| PROMPT 1 |
Edit the passage on doing business in Africa so that "middle class" becomes "consumer base", and give back only the part that begins at the words "Depending on which" and stops after "innovative corporate mindset.".
| PROMPT 2 |
Continue the passage on doing business in Africa from where it stops.

#### PASSAGE PROVIDED ####

Depending on which statistics one chooses to dwell on, the African continent could either be a favourable or a daunting business prospect. But with Africa now boasting some of the highest returns on foreign investment worldwide, its opportunities evidently outweigh its risks, or at least make the risks worth reconsidering.
Significant economic data and forecasts abound which positions Africa as the new frontier for international businesses; especially with its accelerating GDP and expanding middle class. However, conducting business in a continent with a very high rural population and considerably poor infrastructure would require an innovative corporate mindset.
Most successful multinationals are not new at engaging emerging markets, but effectively utilizing Africa’s market would clearly involve less short-term, single-industry solutions but take a long-term multi-layered social approach. In broad terms, this encompasses the following:
Collaborative Infrastructure Development
Studies indicate that urbanisation is fast catching up in Africa and some reports projecting up to 60% over the next 50 years. This poses a problem if infrastructure is inadequate. This is a perpetual problem with a continent estimated to need almost US$100 billion yearly to sustain its infrastructural needs. Infrastructure, as a catalyst for growth provides an opportunity for businesses and government to work together to the benefit of their regional economies. German-based Siemens seized on the opportunity to help African cities cope with the challenges of urbanisation, to the extent of integrating ‘Infrastructure’ as a sector in their global business framework. Siemens has sought to provide answers to the continent’s infrastructural questions, at the same time ramping up its overall operations on the continent with boosts to manufacturing and its sales teams.

#### INPUT DATA ####

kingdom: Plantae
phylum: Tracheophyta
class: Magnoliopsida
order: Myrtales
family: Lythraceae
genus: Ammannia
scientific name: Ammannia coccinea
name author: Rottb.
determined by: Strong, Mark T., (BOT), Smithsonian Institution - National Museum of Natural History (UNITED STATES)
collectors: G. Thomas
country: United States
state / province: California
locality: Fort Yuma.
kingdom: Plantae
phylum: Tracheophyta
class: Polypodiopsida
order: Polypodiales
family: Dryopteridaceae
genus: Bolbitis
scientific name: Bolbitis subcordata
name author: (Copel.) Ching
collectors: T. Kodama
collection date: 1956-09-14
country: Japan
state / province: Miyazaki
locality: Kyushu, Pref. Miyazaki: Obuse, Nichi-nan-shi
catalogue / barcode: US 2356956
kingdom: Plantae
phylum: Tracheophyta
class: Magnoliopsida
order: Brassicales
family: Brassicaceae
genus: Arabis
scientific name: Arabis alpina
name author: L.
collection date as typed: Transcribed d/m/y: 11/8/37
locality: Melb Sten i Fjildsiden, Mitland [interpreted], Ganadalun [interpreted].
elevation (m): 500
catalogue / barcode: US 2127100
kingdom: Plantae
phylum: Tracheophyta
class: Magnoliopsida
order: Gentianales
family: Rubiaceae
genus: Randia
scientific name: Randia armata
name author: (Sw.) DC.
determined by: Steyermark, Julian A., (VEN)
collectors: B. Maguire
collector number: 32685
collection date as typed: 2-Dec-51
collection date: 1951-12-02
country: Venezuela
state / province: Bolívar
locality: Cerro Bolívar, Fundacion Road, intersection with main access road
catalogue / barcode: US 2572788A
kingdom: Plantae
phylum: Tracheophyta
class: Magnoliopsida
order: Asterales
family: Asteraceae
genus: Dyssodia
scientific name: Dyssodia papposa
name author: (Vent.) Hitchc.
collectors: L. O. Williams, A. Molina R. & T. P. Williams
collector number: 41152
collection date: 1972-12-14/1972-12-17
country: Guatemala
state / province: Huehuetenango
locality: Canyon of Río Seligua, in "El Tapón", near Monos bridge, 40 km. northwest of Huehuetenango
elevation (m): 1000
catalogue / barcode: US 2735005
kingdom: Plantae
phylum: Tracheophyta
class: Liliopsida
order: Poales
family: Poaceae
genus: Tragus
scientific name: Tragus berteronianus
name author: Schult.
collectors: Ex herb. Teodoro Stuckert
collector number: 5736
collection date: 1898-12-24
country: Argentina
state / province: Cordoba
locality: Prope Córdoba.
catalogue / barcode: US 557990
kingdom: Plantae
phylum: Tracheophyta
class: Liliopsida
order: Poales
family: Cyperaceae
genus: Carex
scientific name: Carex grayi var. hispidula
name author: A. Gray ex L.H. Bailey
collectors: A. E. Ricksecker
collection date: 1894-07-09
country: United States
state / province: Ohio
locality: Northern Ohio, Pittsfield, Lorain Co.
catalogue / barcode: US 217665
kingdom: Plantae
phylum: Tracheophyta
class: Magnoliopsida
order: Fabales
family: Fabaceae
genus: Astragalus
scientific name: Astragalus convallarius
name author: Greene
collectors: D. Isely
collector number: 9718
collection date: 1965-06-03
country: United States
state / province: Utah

####

| ANSWER BOX 1 |
Depending on which statistics one chooses to dwell on, the African continent could either be a favourable or a daunting business prospect. But with Africa now boasting some of the highest returns on foreign investment worldwide, its opportunities evidently outweigh its risks, or at least make the risks worth reconsidering.
Significant economic data and forecasts abound which positions Africa as the new frontier for international businesses; especially with its accelerating GDP and expanding consumer base. However, conducting business in a continent with a very high rural population and considerably poor infrastructure would require an innovative corporate mindset.

| ANSWER BOX 2 |
Collaborative infrastructural development is also cited as one reason Chinese companies have been particularly successful in Africa – often heading infrastructure projects (roads, schools, hospitals, irrigation systems) rather than channelling funds through potentially corrupt government officials as Western companies have done in the past without success.
Local Business Relations
Multinationals cannot successfully participate in Africa without guaranteeing that the communities in which they operate have significant vested interest in their business. For example, Coca-Cola with a presence in every country on the continent makes it a policy to engage local investors in their businesses. It operates on a franchising model whereby it sells the syrup concentrate of its products to bottlers with Coca-Cola franchises for the geographical area. The bottlers go on to produce the final product, then sell and distribute. The aggregate result of their strategy is that the business creates a business opportunity that unifies other investors.
High Level Partnerships
Having a strong network of partnerships with professionals in various business fields and within the government serve to ensure a firmer foothold, and enhances a degree of continuity in a continent often rocked by unpredictable political circumstances.
For more and more businesses, achieving the African dream has become a reality. For many more businesses hoping to invest in the continent, the key is in adopting a long-term view.